DeleteI found your critique of terrorism in this prompt was really unique. While you developed your definition of terrorism you focused a lot on American society and our own terrorists. This is key to point out, as we definitely are not immune to terrorism and its corrosive ability to fester within the margins of any society to breed home-grown terror attacks. However, do you believe there is a difference between terrorism and mass shootings? specifically on a definitional level? Would you suggest that the Las Vegas shooter is a terrorist outright, that is solely by his actions? And that any killers' motives, along with previous terrorists’ motives, have any weight that legitimizes their label as a terrorist?

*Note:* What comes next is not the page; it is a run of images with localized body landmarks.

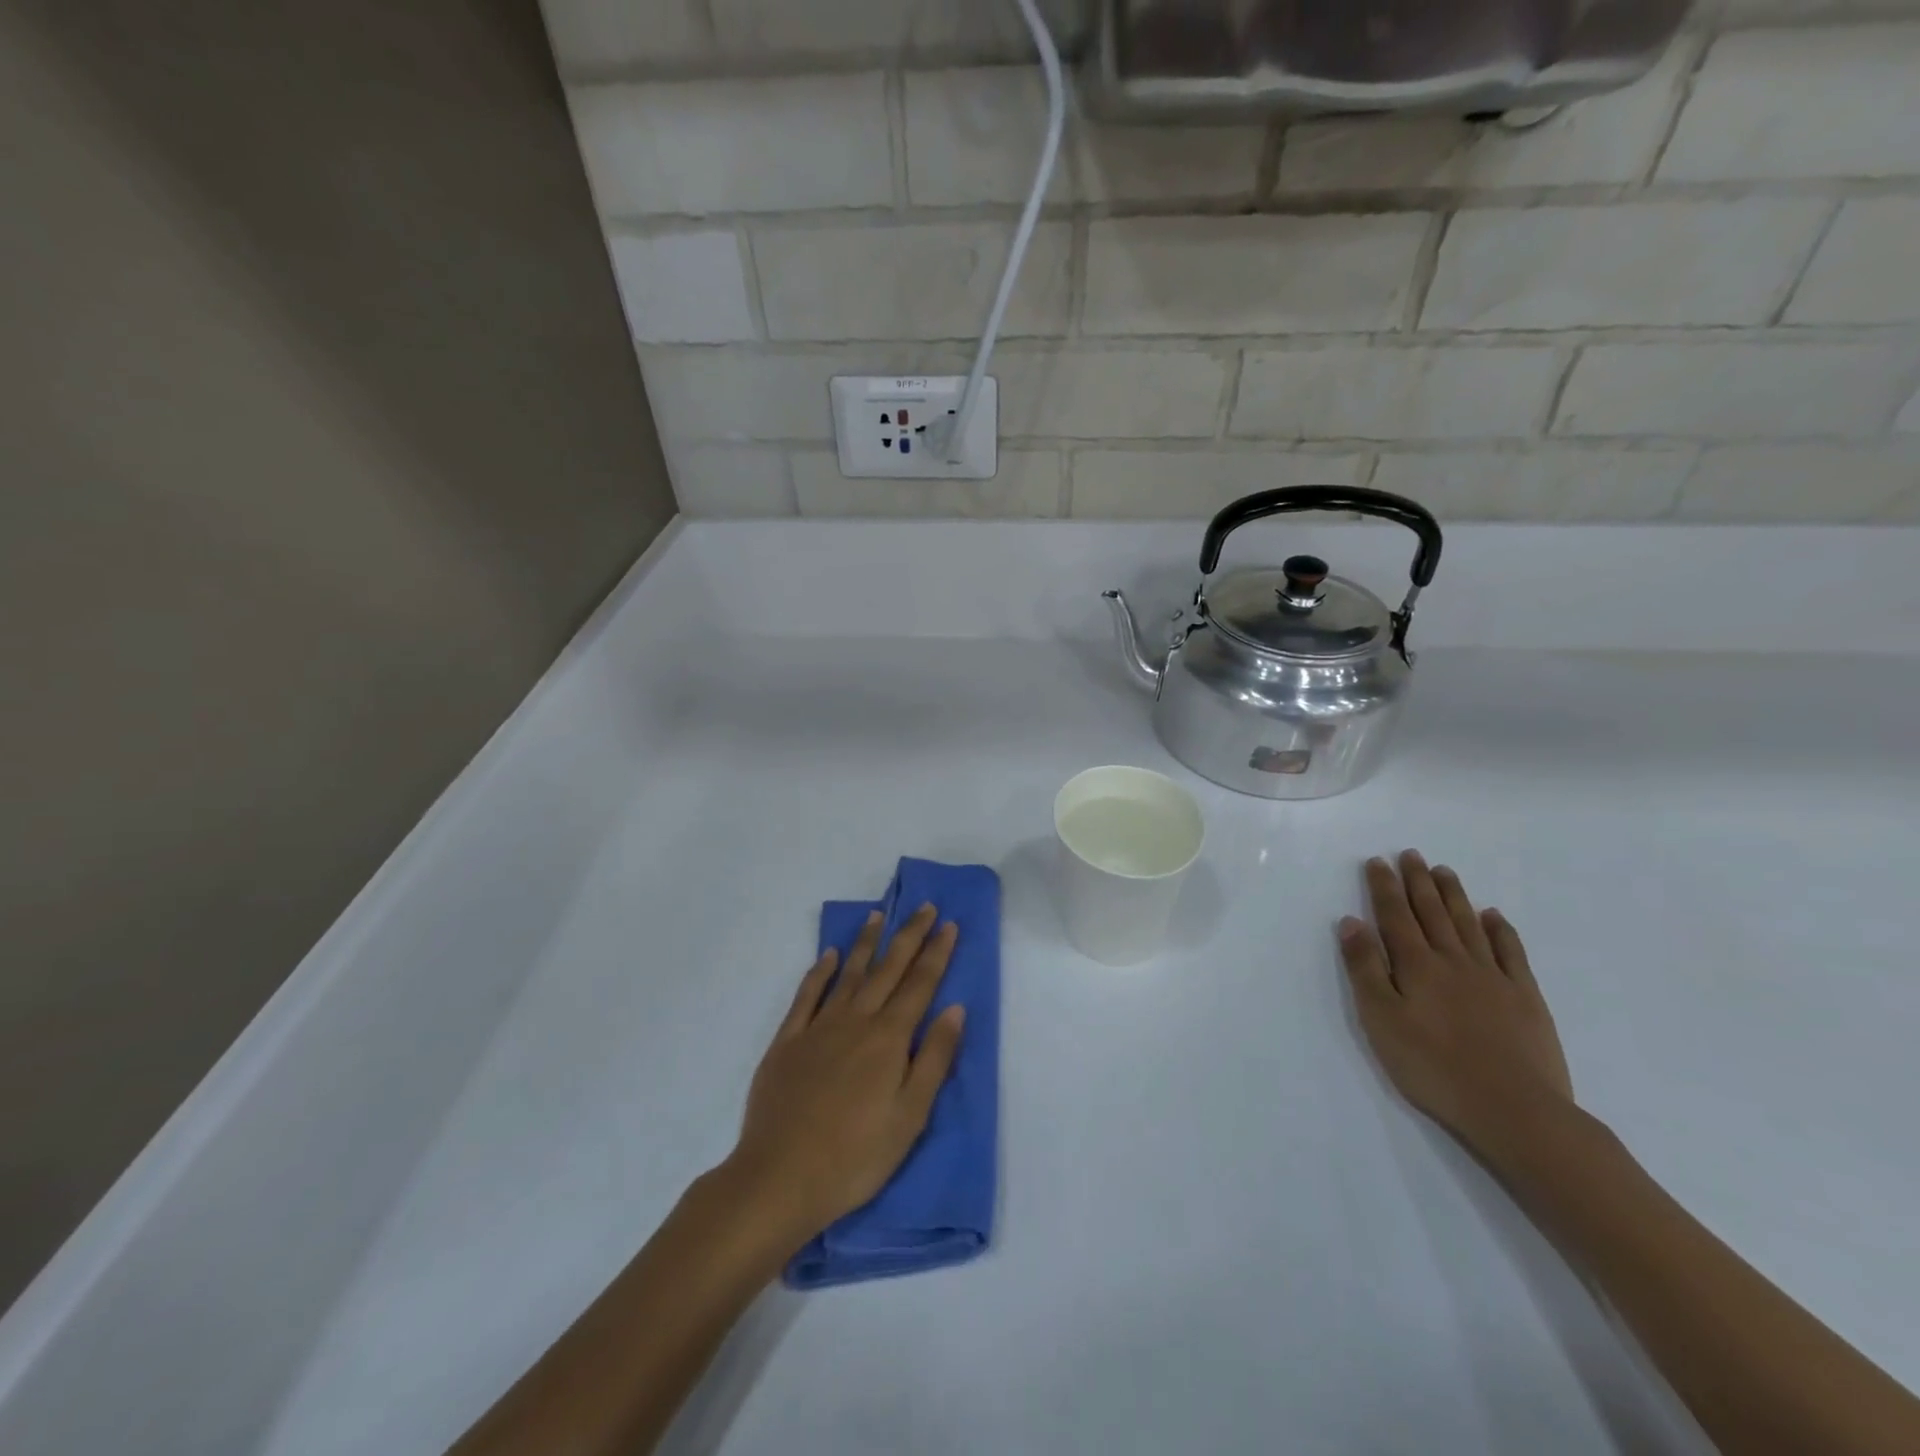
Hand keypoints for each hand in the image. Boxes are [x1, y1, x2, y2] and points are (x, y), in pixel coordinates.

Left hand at [724, 905, 964, 1254]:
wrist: (780, 1177)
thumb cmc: (856, 1156)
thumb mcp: (910, 1115)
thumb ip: (935, 1058)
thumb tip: (954, 1008)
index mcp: (889, 1038)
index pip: (920, 985)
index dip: (936, 952)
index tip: (948, 924)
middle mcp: (856, 1020)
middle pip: (888, 969)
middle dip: (909, 935)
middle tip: (923, 906)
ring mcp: (818, 1027)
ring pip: (848, 973)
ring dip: (866, 943)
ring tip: (877, 915)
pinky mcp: (787, 1041)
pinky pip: (807, 995)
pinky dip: (820, 972)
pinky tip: (828, 956)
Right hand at [1339, 852, 1573, 1156]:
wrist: (1514, 1109)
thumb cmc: (1433, 1067)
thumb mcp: (1381, 1019)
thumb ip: (1365, 968)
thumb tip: (1352, 922)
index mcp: (1415, 965)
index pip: (1395, 915)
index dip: (1384, 887)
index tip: (1376, 861)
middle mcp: (1453, 960)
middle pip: (1432, 912)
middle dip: (1417, 881)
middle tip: (1410, 854)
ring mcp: (1493, 976)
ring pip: (1468, 923)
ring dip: (1453, 895)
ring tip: (1443, 871)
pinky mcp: (1525, 997)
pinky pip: (1510, 951)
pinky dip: (1499, 929)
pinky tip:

You pose that, "the definition should be stretched to include non-political acts that inflict terror as well as the political ones that do." This assumes that terrorism encapsulates a wide slew of other violent acts that might inflict terror. For example, is a sexual predator a terrorist? An extreme domestic abuse partner? Even past slave owners? The individuals in all of those cases inflicted terror, but they are categorized differently. I feel the definition could use some concreteness somewhere in the essay; that distinguishes terrorism from the varying levels/degrees of experienced "terror". The Las Vegas killer got the label of a mass shooter instead of a terrorist in part because he committed suicide before being caught, and the investigators couldn't find concrete motives to explain his actions. You argue it really doesn’t matter his motive; he committed an atrocity and murdered a profuse amount people. So then, how large of a role does the actual act of killing others play into terrorism definition? This dives into the complexity of what terrorism means, especially to different people. And that maybe, as you suggest - the term is a kind of hindrance, mostly while reacting to terror attacks. On that point I do agree, appropriate response/punishment shouldn't be limited by the constrictive definitions of a label. Your definition doesn’t constrict such possibilities.